Мне кажется, когда гремит салют
Погибшие блокадники встают.
Мы их не слышим, мы не видим их,
Но мертвые идут среди живых.
И знать хотят ответ –
Ты стоишь этой жизни или нет?
Ольга Берггольц

«Отойдите от нее, не трогайте руками», — всплывают в памяти слова воспитательницы детского дома в городе Горьком, куда привезли шестилетнюю Олю из блокадного Ленинграда.
— Я лежу на полу, вокруг меня столпились дети, смотрят, а воспитательница отгоняет их, видимо, принимая меня за мертвую. Я все слышу, но не могу пошевелить ни рукой, ни ногой, даже открыть глаза и сказать им, что я жива, — вспоминает Ольга Петровна Воробьева. – Потом в такие голодные обмороки я и другие дети падали не раз.

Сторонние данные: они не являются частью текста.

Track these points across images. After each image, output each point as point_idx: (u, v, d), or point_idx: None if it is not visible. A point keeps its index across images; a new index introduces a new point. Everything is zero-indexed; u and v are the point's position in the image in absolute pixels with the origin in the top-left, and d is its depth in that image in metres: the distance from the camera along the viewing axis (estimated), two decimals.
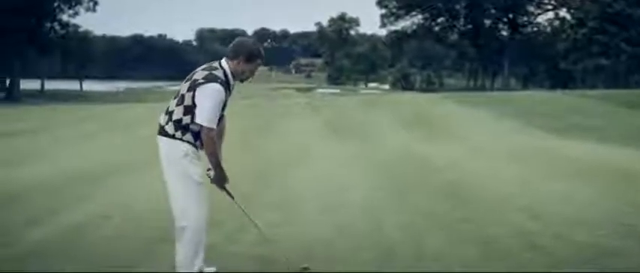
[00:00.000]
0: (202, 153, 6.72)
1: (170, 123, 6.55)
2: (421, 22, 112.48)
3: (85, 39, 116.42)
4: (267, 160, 18.27)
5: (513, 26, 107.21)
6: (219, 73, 6.54)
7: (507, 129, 28.23)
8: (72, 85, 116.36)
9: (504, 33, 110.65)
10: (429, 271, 7.32)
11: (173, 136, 6.52)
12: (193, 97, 6.44)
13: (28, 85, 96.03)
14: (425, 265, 7.46)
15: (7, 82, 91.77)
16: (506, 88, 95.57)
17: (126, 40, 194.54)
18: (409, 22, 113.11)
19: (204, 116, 6.41)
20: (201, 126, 6.44)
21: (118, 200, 11.43)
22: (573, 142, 22.47)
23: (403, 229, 9.19)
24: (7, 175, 14.97)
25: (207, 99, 6.39)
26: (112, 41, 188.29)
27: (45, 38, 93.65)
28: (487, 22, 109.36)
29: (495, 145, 21.84)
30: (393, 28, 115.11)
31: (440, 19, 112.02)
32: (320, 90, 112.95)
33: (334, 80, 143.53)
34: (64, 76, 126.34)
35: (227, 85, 6.58)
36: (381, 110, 38.47)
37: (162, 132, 6.59)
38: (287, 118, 35.41)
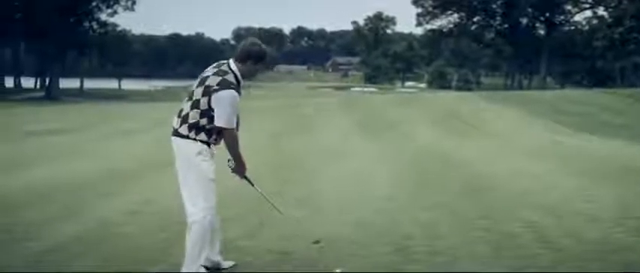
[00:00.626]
0: (219, 150, 7.04)
1: (184, 125, 6.85)
2: (457, 20, 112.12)
3: (124, 38, 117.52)
4: (297, 159, 18.58)
5: (550, 25, 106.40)
6: (231, 78, 6.80)
7: (536, 127, 28.29)
8: (110, 84, 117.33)
9: (541, 32, 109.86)
10: (439, 264, 7.51)
11: (187, 137, 6.83)
12: (209, 102, 6.73)
13: (67, 83, 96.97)
14: (437, 259, 7.65)
15: (47, 81, 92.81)
16: (543, 87, 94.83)
17: (163, 39, 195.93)
18: (445, 20, 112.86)
19: (225, 120, 6.72)
20: (224, 128, 6.79)
21: (146, 196, 11.74)
22: (601, 141, 22.55)
23: (421, 225, 9.38)
24: (42, 173, 15.43)
25: (226, 105, 6.70)
26: (149, 40, 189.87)
27: (84, 37, 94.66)
28: (524, 20, 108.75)
29: (522, 143, 21.98)
30: (429, 26, 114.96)
31: (476, 18, 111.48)
32: (356, 89, 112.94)
33: (371, 79, 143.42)
34: (103, 74, 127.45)
35: (239, 87, 6.88)
36: (413, 108, 38.57)
37: (176, 133, 6.90)
38: (321, 117, 35.63)
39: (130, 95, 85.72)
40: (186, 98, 6.96)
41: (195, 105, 6.81)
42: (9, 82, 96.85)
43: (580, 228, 9.12)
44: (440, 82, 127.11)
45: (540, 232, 8.86)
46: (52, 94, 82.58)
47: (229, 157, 7.08)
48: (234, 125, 6.88)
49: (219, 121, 6.74)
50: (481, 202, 11.22)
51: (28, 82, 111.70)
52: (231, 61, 6.98)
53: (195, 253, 6.79)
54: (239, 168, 7.19)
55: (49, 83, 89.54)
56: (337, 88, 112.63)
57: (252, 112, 37.68)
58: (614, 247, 8.15)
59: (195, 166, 6.82)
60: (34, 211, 10.61)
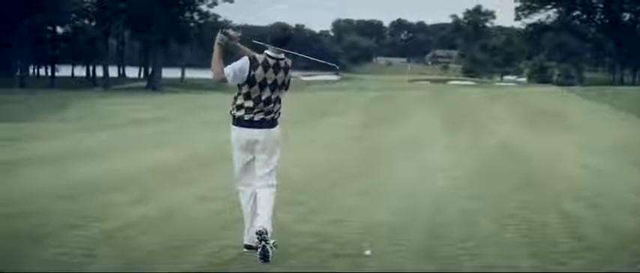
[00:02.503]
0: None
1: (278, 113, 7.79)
2: (557, 15, 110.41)
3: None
4: (374, 151, 19.27)
5: None
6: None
7: (620, 122, 28.27)
8: (211, 74, 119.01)
9: None
10: (466, 248, 7.97)
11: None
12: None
13: (169, 73, 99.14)
14: (466, 244, 8.11)
15: (150, 71, 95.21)
16: None
17: (263, 30, 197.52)
18: (544, 15, 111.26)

Нас привезли в горьковский детский дом в 1942 году. Когда началась война, мне было пять лет. Мы жили в Ленинграде в районе Таврического дворца. Мама работала в цветочном хозяйстве дворца, отец ушел на фронт. Мамин брат был комендантом в Таврическом дворце, приносил иногда нам еду. Это поддерживало нас первое время, когда началась блокада города. А потом паек становился все меньше и меньше. Мама начала передвигаться по комнате с помощью стульев – от одного к другому, и в мае 1942 года умерла. Из-за голода.
Я помню, как она умирала. Мы лежали на одной кровати, мама от слабости все время прикрывала глаза. Не знаю почему, рот ее то и дело открывался, и я засовывала туда свой палец. Мне казалось, что так она не умрет.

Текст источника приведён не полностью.